A sobrelotação dos jovens nos estabelecimentos prisionais de Cabo Verde
Ponto de Vista

A sobrelotação dos jovens nos estabelecimentos prisionais de Cabo Verde

Lamentavelmente, a população carcerária no país é essencialmente jovem, sendo que cerca de plenos 70% dos reclusos tem idade inferior aos 35 anos. A baixa taxa de escolaridade, um acentuado nível da pobreza e motivações de foro económico, acrescentado pelo uso de drogas, são fatores de motivação que levam muitos jovens a prática de crimes.

A Justiça constitui um bem fundamental e essencial no Estado de Direito elemento caracterizador para garantir o desenvolvimento de qualquer país. Nesta senda e tendo em conta a atual realidade dos serviços prisionais no país, revelam alguma apreensão, dos flagelos que nos assolam.

O direito penal moderno tem procurado adotar posições que promovam a aplicação de penas com um carácter mais ressocializador, na perspetiva daquele, que infringe as normas e condutas sociais, ainda que deva ser julgado e condenado, retorne ao seio social reeducado.
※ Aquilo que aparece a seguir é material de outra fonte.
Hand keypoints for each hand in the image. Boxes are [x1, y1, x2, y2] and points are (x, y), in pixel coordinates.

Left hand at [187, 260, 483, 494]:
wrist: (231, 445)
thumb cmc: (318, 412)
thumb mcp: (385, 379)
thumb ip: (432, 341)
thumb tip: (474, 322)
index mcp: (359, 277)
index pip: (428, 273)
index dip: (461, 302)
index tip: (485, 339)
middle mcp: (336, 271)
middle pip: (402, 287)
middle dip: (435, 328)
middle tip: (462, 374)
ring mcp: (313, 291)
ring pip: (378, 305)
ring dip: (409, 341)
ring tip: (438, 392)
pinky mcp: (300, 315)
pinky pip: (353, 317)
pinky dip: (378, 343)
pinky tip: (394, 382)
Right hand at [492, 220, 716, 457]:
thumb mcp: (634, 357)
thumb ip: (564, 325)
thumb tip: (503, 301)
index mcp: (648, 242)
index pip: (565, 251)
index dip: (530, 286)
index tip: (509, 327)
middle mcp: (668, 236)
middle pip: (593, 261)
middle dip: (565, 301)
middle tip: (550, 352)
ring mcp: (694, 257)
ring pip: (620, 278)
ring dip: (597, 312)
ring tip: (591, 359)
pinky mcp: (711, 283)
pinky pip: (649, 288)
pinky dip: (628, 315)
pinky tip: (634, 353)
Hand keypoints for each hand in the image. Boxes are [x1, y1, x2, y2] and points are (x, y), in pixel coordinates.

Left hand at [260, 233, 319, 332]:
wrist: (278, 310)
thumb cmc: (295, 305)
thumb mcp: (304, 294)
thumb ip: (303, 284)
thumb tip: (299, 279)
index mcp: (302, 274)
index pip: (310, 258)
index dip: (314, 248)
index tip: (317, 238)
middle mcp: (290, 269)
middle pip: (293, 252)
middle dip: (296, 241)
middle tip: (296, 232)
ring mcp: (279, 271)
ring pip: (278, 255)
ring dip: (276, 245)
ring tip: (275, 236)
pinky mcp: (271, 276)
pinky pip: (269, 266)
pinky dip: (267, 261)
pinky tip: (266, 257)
Esta posição, hoje largamente assumida, defende que a punição constitui como um processo de reeducar o indivíduo. Contudo a prisão continua a ser vista como uma medida repressiva, que não tem, na maioria das vezes, conseguido atingir o seu fim que é a recuperação dos condenados/arguidos, e contribuem para que estes ao regressar à liberdade mantenham o sentimento e a tendência de reincidência na criminalidade cujo infelizmente é a dura realidade na cidade da Praia.
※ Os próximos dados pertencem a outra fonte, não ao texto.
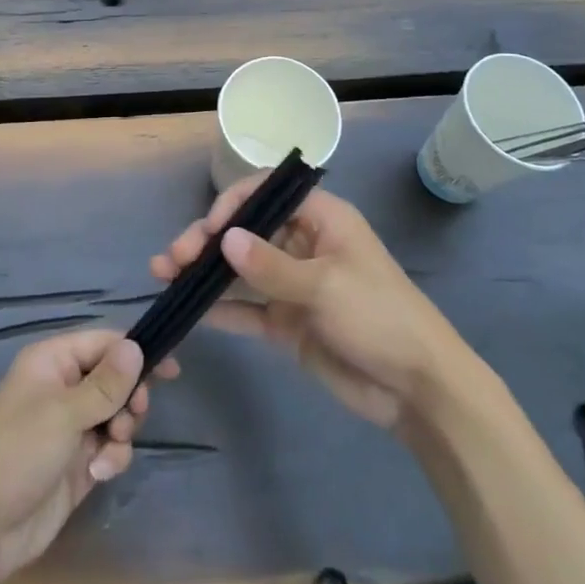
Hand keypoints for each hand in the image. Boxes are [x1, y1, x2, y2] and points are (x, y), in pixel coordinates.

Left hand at [0, 330, 179, 582]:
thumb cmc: (19, 452)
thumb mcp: (65, 412)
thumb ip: (105, 382)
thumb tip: (136, 345)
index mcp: (52, 361)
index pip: (103, 343)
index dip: (135, 352)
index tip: (169, 370)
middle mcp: (63, 388)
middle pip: (114, 379)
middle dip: (128, 399)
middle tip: (132, 415)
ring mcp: (71, 427)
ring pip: (116, 415)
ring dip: (121, 433)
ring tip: (108, 450)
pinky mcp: (78, 462)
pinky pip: (110, 447)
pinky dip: (112, 458)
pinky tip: (99, 474)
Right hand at [151, 175, 472, 428]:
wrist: (418, 390)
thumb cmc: (380, 317)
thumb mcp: (326, 286)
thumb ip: (271, 265)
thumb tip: (223, 239)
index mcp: (321, 219)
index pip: (267, 193)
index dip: (234, 203)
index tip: (209, 228)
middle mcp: (302, 244)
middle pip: (246, 232)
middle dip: (208, 240)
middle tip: (173, 258)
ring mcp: (293, 285)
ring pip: (241, 270)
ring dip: (206, 272)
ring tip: (165, 276)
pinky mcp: (288, 323)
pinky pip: (248, 309)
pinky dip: (222, 308)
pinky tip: (193, 311)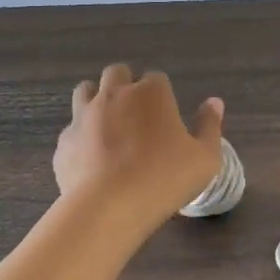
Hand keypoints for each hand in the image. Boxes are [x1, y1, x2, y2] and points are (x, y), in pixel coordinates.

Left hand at [55, 64, 225, 222]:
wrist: (109, 207)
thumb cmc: (165, 178)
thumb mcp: (205, 157)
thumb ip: (210, 126)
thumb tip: (214, 102)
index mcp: (151, 93)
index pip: (156, 77)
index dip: (162, 93)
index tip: (166, 114)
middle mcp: (114, 94)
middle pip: (117, 73)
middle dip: (126, 84)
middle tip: (137, 112)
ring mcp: (84, 116)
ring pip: (85, 90)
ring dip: (97, 99)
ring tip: (109, 125)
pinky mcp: (65, 141)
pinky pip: (72, 129)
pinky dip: (81, 136)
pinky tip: (91, 158)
Lamentavelmente, a população carcerária no país é essencialmente jovem, sendo que cerca de plenos 70% dos reclusos tem idade inferior aos 35 anos. A baixa taxa de escolaridade, um acentuado nível da pobreza e motivações de foro económico, acrescentado pelo uso de drogas, são fatores de motivação que levam muitos jovens a prática de crimes.

As Cadeias, Central da Praia e de São Vicente, por exemplo, têm uma taxa de ocupação com o número de reclusos de aproximadamente duas vezes superior da sua capacidade total. Por outro lado, praticamente todas as demais cadeias apresentam igualmente evidências de sobrelotação. Razões apontam para a sobrelotação das prisões indivíduos oriundos, principalmente dos quadrantes mais desfavorecidas da população, faz-nos concluir que a pobreza e a exclusão social são as principais causas desta “triste realidade”.

Quando não se almeja alcançar logros palpáveis, mormente na criação de mais empregos, rendimentos e garantir a segurança, como tarefa do Estado, a consequência é o massivo número de jovens a cumprir penas nas prisões de Cabo Verde, revelando falhas de governação que precisam ser corrigidas. Assim mesmo, o país não pode continuar a perder mais vidas, com acentuados casos de agressão, delinquência urbana e sobretudo um aumento exponencial de prática de crimes de agressão sexual contra menores!

Se é certo que essa tarefa de regeneração não se mostra facilitada, desde logo, pelo contexto ditado, pela privação da liberdade, não é menos verdade que as probabilidades da regeneração a ser conseguida serem ainda menores, quando as condições prisionais são precárias, os direitos dos reclusos não serem respeitados e as políticas e programas de reinserção social serem ineficazes, apesar dos esforços dos técnicos sociais. Entretanto, faltam mais meios humanos, financeiros e técnicos, para um melhor trabalho de reinserção social em Cabo Verde.

Reiteramos que a atuação de todos os operadores do sistema judiciário, caso não forem acompanhadas de políticas públicas consistentes de forma estratégica pelo governo, mediante ações sociais e educativas, especialmente orientadas para a juventude com forte capacidade de reação aos fenómenos que vem surgindo no país, poderá comprometer a futuro das próximas gerações.

Em matéria de Justiça, Cabo Verde demanda vários desafios de forma que urge adotar reformas que se adequem as novas realidades e reais necessidades, com vista a termos uma sociedade mais pacífica, e evitem onerar o Estado, sobretudo com altos custos para a manutenção dos serviços prisionais e dos reclusos no cumprimento das penas, como por exemplo:

• Reforço substancial dos técnicos no sistema de reinserção social nomeadamente, psicólogos e assistentes sociais;

• Aumento considerável de ações de formações sobretudo nas áreas profissionais e técnicas permitindo que os jovens saiam com um ofício após o cumprimento das penas nas prisões de Cabo Verde;

• Acelerar as medidas para a redução da aglomeração de reclusos nas celas com impactos reais na diminuição da sobrelotação das prisões em Cabo Verde;

• Mais investimentos estruturais, com programas especiais, mais formadores, educadores e técnicos especializados nos centros sócio-educativos do país.